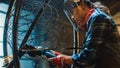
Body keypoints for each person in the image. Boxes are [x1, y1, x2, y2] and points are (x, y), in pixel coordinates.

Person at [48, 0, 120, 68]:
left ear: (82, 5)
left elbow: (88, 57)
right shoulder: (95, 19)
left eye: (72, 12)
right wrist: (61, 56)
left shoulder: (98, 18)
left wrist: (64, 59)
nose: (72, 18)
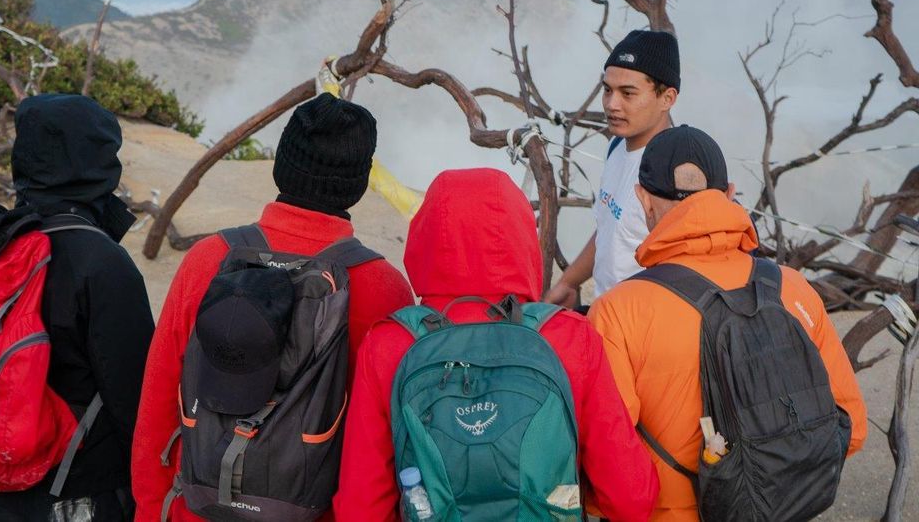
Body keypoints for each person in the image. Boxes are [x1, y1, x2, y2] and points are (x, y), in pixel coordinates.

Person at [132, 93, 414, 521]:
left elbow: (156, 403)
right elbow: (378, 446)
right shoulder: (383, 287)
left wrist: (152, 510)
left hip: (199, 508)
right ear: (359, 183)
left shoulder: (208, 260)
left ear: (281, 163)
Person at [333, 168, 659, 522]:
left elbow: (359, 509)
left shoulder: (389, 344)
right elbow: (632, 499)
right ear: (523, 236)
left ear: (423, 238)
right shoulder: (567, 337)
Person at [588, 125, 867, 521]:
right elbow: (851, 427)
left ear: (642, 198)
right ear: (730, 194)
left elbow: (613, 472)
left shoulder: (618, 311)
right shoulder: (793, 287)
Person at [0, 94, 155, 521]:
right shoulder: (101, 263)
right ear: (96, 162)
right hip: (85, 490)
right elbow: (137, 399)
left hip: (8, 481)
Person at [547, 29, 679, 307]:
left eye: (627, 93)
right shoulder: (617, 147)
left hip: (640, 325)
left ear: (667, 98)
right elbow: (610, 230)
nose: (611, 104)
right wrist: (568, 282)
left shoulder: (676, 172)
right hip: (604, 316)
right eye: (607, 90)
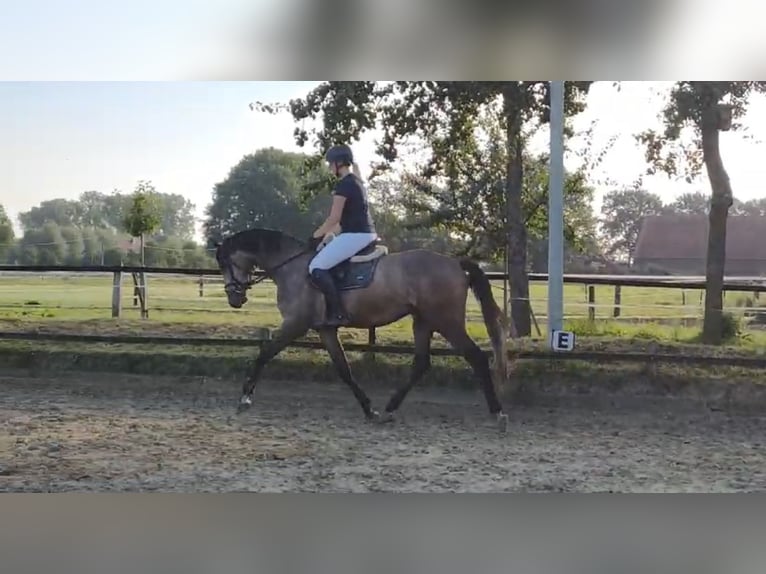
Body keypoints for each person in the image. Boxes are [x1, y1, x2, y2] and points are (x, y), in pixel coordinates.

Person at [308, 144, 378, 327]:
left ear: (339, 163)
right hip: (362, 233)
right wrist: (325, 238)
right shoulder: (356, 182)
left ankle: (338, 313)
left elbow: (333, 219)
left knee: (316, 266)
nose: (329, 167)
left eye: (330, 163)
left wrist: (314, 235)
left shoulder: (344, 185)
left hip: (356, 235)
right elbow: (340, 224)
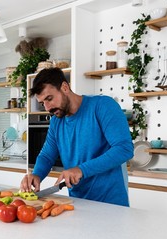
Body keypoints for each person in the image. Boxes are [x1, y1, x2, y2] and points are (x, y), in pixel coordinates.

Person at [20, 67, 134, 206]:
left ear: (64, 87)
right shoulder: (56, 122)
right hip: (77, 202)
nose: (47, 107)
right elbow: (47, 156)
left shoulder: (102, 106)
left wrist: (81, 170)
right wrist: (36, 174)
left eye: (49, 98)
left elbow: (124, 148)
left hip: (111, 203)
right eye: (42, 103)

-- -- --

The records above must be printed exactly, but the pictures they hold should be omitted.

Body keypoints for each person in the image. Boxes are [x1, y1, x2, y2] and points are (x, y), in pixel coordinates.

Person at [48, 0, 120, 68]:
left ear: (82, 5)
left elbow: (88, 57)
right shoulder: (95, 19)
left eye: (72, 12)
right wrist: (61, 56)
left shoulder: (98, 18)
left wrist: (64, 59)
nose: (72, 18)
Body keypoints for each person in the image. Boxes are [x1, y1, x2, y2] and points are (x, y), in pixel coordinates.

Person at [132, 93, 414, 521]:
left elbow: (156, 403)
right elbow: (378, 446)
right shoulder: (383, 287)
left wrist: (152, 510)
left hip: (199, 508)
right ear: (359, 183)
left shoulder: (208, 260)
left ear: (281, 163)
Person at [333, 168, 659, 522]:
left elbow: (359, 509)
left shoulder: (389, 344)
right elbow: (632, 499)
right ear: (523, 236)
left ear: (423, 238)
right shoulder: (567, 337)
Person at [588, 125, 867, 521]:
right elbow: (851, 427)
left ear: (642, 198)
right ear: (730, 194)
left elbow: (613, 472)
left shoulder: (618, 311)
right shoulder: (793, 287)
Person at [0, 94, 155, 521]:
right shoulder: (101, 263)
right ear: (96, 162)
right hip: (85, 490)
right elbow: (137, 399)
left hip: (8, 481)
Person at [547, 29, 679, 307]:
left eye: (627, 93)
right shoulder: (617, 147)
left hip: (640, 325)
left ear: (667, 98)
right elbow: (610, 230)
nose: (611, 104)
right wrist: (568, 282)
left shoulder: (676, 172)
right hip: (604, 316)
right eye: (607, 90)
Body keypoints for each person in the image. Boxes are [x1, y1, x2, y2] and points are (x, y), in pixel coordinates.

Person at [308, 144, 378, 327]:
left ear: (339, 163)
right hip: (362, 233)
right wrist: (325, 238)
right shoulder: (356, 182)
left ankle: (338, 313)
left elbow: (333, 219)
left knee: (316, 266)
nose: (329, 167)
left eye: (330, 163)
left wrist: (314, 235)
left shoulder: (344, 185)
left hip: (356, 235)
right elbow: (340, 224)
Body keypoints for each person in the image. Boxes are [x1, y1, x2, y2] and points are (x, y), in pixel coordinates.

Person at [20, 67, 134, 206]:
left ear: (64, 87)
right shoulder: (56, 122)
right hip: (77, 202)
nose: (47, 107)
right elbow: (47, 156)
left shoulder: (102, 106)
left wrist: (81, 170)
right wrist: (36, 174)
left eye: (49, 98)
left elbow: (124, 148)
left hip: (111, 203)
right eye: (42, 103)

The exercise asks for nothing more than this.